[Document section]
It's convenient to use the formula interface
to try out likelihood estimation on the
transformed parameters:
<<fit2f>>=
m0cf <- mle2(x1~dbetabinom(prob=plogis(lprob),size=50,theta=exp(ltheta)),
            start=list(lprob=0,ltheta=2),data=data.frame(x1))
confint(m0cf,method="uniroot")
confint(m0cf,method="spline")
@ 

In this case the answers from \code{uniroot}
and \code{spline} (default) methods barely
differ.

\subsection{Real data (\emph{Orobanche}, \cite{Crowder1978})}
Data are copied from the \code{aods3} package
(but a copy is saved with the package to avoid depending on the
 \code{aods3} package):
<<orobdata>>=
load(system.file("vignetteData","orob1.rda",package="bbmle"))
summary(orob1)
@ 

Now construct a negative log-likelihood
function that differentiates among groups:
<<aodlikfun>>=
ML1 <- function(prob1,prob2,prob3,theta,x) {
  prob <- c(prob1,prob2,prob3)[as.numeric(x$dilution)]
  size <- x$n
  -sum(dbetabinom(x$m,prob,size,theta,log=TRUE))
}
@ 

Results from \cite{Crowder1978}:
<<crowdertab,echo=FALSE,results="asis">>=
crowder.results <- matrix(c(0.132,0.871,0.839,78.424,0.027,0.028,0.032,-34.991,
                            rep(NA,7),-34.829,
                            rep(NA,7),-56.258),
                          dimnames=list(c("prop diffs","full model","homog model"),
                            c("prob1","prob2","prob3","theta","sd.prob1","sd.prob2","sd.prob3","NLL")),
                          byrow=TRUE,nrow=3)
latex(crowder.results,file="",table.env=FALSE,title="model")
@

<<aodfit1,cache=TRUE,warning=FALSE>>=
(m1 <- mle2(ML1,start=list(prob1=0.5,prob2=0.5,prob3=0.5,theta=1),
            data=list(x=orob1)))
@ 

Or:
<<eval=FALSE>>=
## would prefer ~dilution-1, but problems with starting values ...
(m1B <- mle2(m~dbetabinom(prob,size=n,theta),
             param=list(prob~dilution),
             start=list(prob=0.5,theta=1),
    data=orob1))
@ 
The result warns us that the optimization has not
converged; we also don't match
Crowder's results for $\theta$ exactly.
We can fix both of these problems by setting \code{parscale} appropriately.

Since we don't bound $\theta$ (or below, $\sigma$) we get  a fair number
of warnings with this and the next few fitting and profiling attempts.
We will ignore these for now, since the final results reached are reasonable
(and match or nearly match Crowder's values); the appropriate, careful thing
to do would be either to fit on a transformed scale where all real-valued
parameter values were legal, or to use \code{method="L-BFGS-B"} (or \code{method="bobyqa"} 
with the \code{optimx} package) to bound the parameters appropriately.
You can also use \code{suppressWarnings()} if you're sure you don't
need to know about any warnings (beware: this will suppress \emph{all}
warnings, those you weren't expecting as well as those you were \ldots)

[Provided data]

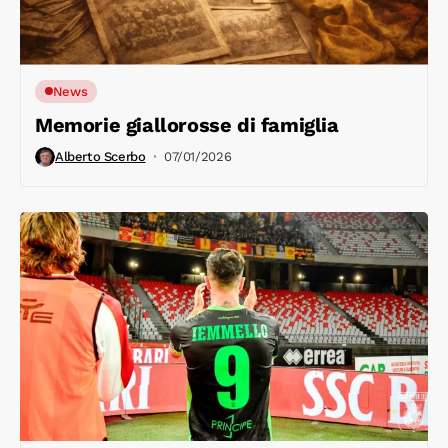
News
Memorie giallorosse di famiglia
Alberto Scerbo
07/01/2026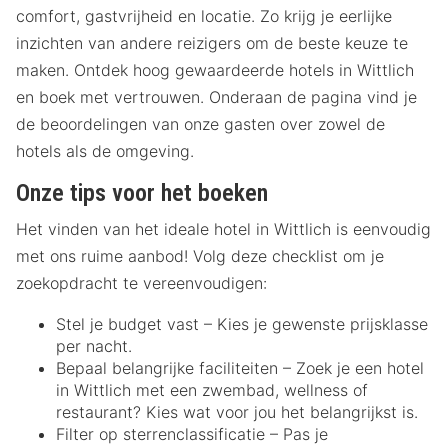
comfort, gastvrijheid en locatie. Zo krijg je eerlijke
inzichten van andere reizigers om de beste keuze te
maken. Ontdek hoog gewaardeerde hotels in Wittlich
en boek met vertrouwen. Onderaan de pagina vind je
de beoordelingen van onze gasten over zowel de
hotels als de omgeving.
Onze tips voor het boeken
Het vinden van het ideale hotel in Wittlich is eenvoudig
met ons ruime aanbod! Volg deze checklist om je
zoekopdracht te vereenvoudigen:
Stel je budget vast – Kies je gewenste prijsklasse
per nacht.
Bepaal belangrijke faciliteiten – Zoek je een hotel
in Wittlich met een zwembad, wellness of
restaurant? Kies wat voor jou het belangrijkst is.
Filter op sterrenclassificatie – Pas je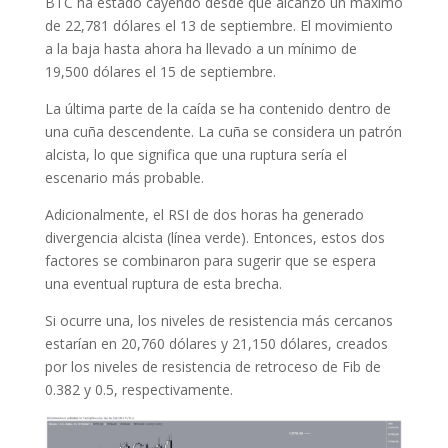
BTC ha estado cayendo desde que alcanzó un máximo
de 22,781 dólares el 13 de septiembre. El movimiento
a la baja hasta ahora ha llevado a un mínimo de
19,500 dólares el 15 de septiembre.
La última parte de la caída se ha contenido dentro de
una cuña descendente. La cuña se considera un patrón
alcista, lo que significa que una ruptura sería el
escenario más probable.
Adicionalmente, el RSI de dos horas ha generado
divergencia alcista (línea verde). Entonces, estos dos
factores se combinaron para sugerir que se espera
una eventual ruptura de esta brecha.
Si ocurre una, los niveles de resistencia más cercanos
estarían en 20,760 dólares y 21,150 dólares, creados
por los niveles de resistencia de retroceso de Fib de
0.382 y 0.5, respectivamente.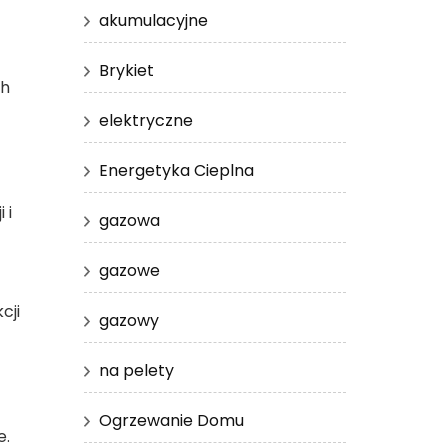
akumulacyjne
Brykiet
ch
elektryczne
Energetyka Cieplna
 i
gazowa
gazowe
cji
gazowy
na pelety
Ogrzewanie Domu
e.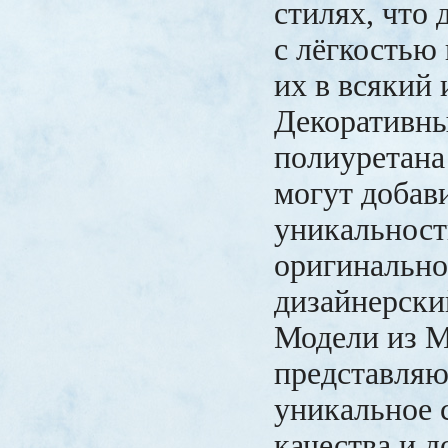
стилях, что 
с лёгкостью
их в всякий 
Декоративны
полиуретана
могут добав
уникальност
оригинально
дизайнерски
Модели из 
представляю
уникальное 
качества и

[Exercise tasks]
A. Why does the Orobanche fitting text leave the warnings from the unbounded $\theta$ unaddressed for now? Answer in one to three sentences.
B. Extend the Orobanche fitting text, picking up right after its closing sentence about suppressWarnings().

[Task results]
A. The warnings are set aside because the final results reached are reasonable and match or nearly match Crowder's values. The text names the more careful alternatives: fitting on a transformed scale where all real-valued parameter values are legal, or bounding the parameters with method="L-BFGS-B" (or method="bobyqa" with the optimx package).

B.
<<suppWarn,echo=FALSE>>=
opts_chunk$set(warning=FALSE)
@ 
<<aodfit2,cache=TRUE>>=
(m2 <- mle2(ML1,start=as.list(coef(m1)),
          control=list(parscale=coef(m1)),
          data=list(x=orob1)))
@ 

Calculate likelihood profile (restrict the upper limit
of $\theta$, simply because it will make the picture
below a little bit nicer):
<<aodprof2,cache=TRUE>>=
p2 <- profile(m2,prof.upper=c(Inf,Inf,Inf,theta=2000))
@ 

Get the curvature-based parameter standard
deviations (which Crowder used
rather than computing likelihood profiles):
<<aodstderr>>=
round(stdEr(m2),3)
@ 
We are slightly off Crowder's numbers --- rounding
error?

Crowder also defines a variance (overdispersion) parameter
$\sigma^2=1/(1+\theta)$.
<<aodvar>>=
sqrt(1/(1+coef(m2)["theta"]))
@ 

Using the delta method (via the \code{deltavar}
function in the \code{emdbook} package)
to approximate the standard deviation of
$\sigma$:
<<deltavar>>=
sqrt(deltavar(sqrt(1/(1+theta)),meanval=coef(m2)["theta"],
         vars="theta",Sigma=vcov(m2)[4,4]))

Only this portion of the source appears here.